O złamaniu przepisów przez Wiklöfa napisała lokalna gazeta Nya Åland. Biznesmen wjechał z prędkością 82 km/h do strefy, w której obowiązywało ograniczenie do 50 km/h. - Właśnie zacząłem zwalniać, ale chyba nie zrobiłem tego wystarczająco szybko. Naprawdę tego żałuję - powiedział Wiklöf w rozmowie z Nya Åland.
Jego firma, Wiklöf Holding AB, została założona w 1987 r. Grupa obejmuje ponad 20 firm działających w sektorach logistyki, budowy hal, usług helikopterowych, nieruchomości, handlu i turystyki.
Mandaty powiązane z zarobkami
Amerykański "Insider" zwraca uwagę, że w Finlandii mandaty opierają się na systemie "grzywny dziennej". To oznacza, że wysokość mandatu wyliczana jest na podstawie dziennego dochodu kierowcy - dlatego są aż tak wysokie.
Prawo jazdy Wiklöfa zostało również zawieszone na 10 dni, ponieważ nie było to jego pierwsze wykroczenie drogowe.
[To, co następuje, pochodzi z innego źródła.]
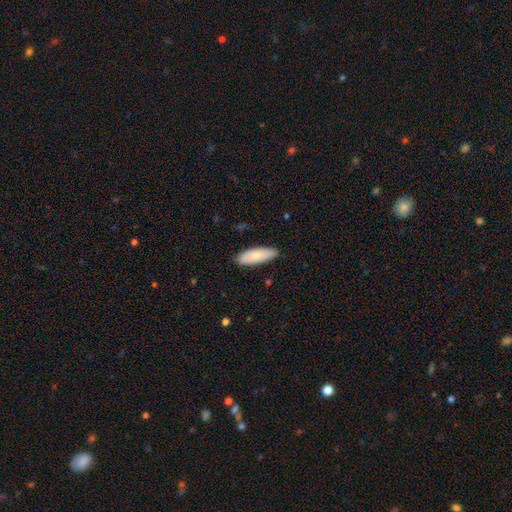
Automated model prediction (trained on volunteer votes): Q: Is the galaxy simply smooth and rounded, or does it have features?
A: smooth — 80%.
Wcześniej został ukarany grzywną w wysokości 95 tys. euro i prawie 63,7 tys. euro za przekroczenie prędkości w 2013 i 2018 r.
- Słyszałem, że zamierzają zaoszczędzić 1,5 mld euro na opiece zdrowotnej w Finlandii, więc mam nadzieję, że pieniądze te wypełnią lukę - mówił Wiklöf o działaniach rządu. Biznesmen liczy, że pieniądze z jego mandatu zostaną przeznaczone na ten cel.
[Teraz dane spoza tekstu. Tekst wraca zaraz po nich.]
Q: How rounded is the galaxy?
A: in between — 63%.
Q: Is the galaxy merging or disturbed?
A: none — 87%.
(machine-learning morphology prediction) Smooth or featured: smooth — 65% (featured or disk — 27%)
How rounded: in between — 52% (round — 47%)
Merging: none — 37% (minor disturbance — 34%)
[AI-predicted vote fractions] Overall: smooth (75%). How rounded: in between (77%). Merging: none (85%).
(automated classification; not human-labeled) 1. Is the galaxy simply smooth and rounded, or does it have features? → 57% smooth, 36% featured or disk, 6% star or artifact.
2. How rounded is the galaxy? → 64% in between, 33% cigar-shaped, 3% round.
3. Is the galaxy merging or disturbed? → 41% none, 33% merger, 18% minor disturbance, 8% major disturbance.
"Insider" przypomina, że w 2002 r. wiceprezes Nokii Anssi Vanjoki zapłacił 116 tys. euro kary. Natomiast najwyższy mandat (równowartość 223,7 tys. dol.) miał zapłacić szwedzki kierowca, który w 2010 r. jechał Ferrari z prędkością 137 km/h przy ograniczeniu do 80 km/h.
W Polsce mandat za przekroczenie prędkości o 31-40 km/h wynosi 800 zł.